START Data
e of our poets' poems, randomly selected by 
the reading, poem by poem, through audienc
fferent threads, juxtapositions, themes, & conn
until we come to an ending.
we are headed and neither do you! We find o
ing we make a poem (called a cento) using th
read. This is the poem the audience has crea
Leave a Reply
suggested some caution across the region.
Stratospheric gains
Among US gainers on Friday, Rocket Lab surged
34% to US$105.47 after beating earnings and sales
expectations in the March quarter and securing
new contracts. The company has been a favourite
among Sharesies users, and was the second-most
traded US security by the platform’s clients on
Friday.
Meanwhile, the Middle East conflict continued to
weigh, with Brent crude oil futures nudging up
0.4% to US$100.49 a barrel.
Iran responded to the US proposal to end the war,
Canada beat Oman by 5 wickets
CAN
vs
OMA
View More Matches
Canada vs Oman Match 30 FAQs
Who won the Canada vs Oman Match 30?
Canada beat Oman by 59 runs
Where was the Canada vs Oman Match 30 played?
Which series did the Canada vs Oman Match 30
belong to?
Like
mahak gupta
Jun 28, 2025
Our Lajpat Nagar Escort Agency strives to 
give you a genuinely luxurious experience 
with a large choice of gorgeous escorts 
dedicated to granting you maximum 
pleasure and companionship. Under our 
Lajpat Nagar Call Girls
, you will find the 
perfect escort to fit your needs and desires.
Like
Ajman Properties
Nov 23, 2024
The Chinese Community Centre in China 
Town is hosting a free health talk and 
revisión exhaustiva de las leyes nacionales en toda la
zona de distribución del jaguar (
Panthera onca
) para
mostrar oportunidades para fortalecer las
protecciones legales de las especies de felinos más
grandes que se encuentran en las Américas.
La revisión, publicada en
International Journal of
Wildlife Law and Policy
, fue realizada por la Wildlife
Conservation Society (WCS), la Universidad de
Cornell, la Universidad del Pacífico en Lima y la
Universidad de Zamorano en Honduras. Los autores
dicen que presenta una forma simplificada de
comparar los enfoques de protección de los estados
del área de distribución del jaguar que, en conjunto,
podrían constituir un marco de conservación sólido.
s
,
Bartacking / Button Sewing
END Data
__About this exercise__: Please, from the entries above, set down exactly the lines from the one containing "read. This is the poem the audience has crea" through the one containing "The Chinese Community Centre in China", and only those.

__Response to this task__:
read. This is the poem the audience has crea
Leave a Reply
suggested some caution across the region.
Stratospheric gains
Among US gainers on Friday, Rocket Lab surged
34% to US$105.47 after beating earnings and sales
expectations in the March quarter and securing
new contracts. The company has been a favourite
among Sharesies users, and was the second-most
traded US security by the platform’s clients on
Friday.
Meanwhile, the Middle East conflict continued to
weigh, with Brent crude oil futures nudging up
0.4% to US$100.49 a barrel.
Iran responded to the US proposal to end the war,
Canada beat Oman by 5 wickets
CAN
vs
OMA
View More Matches
Canada vs Oman Match 30 FAQs
Who won the Canada vs Oman Match 30?
Canada beat Oman by 59 runs
Where was the Canada vs Oman Match 30 played?
Which series did the Canada vs Oman Match 30
belong to?
Like
mahak gupta
Jun 28, 2025
Our Lajpat Nagar Escort Agency strives to 
give you a genuinely luxurious experience 
with a large choice of gorgeous escorts 
dedicated to granting you maximum 
pleasure and companionship. Under our 
Lajpat Nagar Call Girls
, you will find the 
perfect escort to fit your needs and desires.
Like
Ajman Properties
Nov 23, 2024
The Chinese Community Centre in China 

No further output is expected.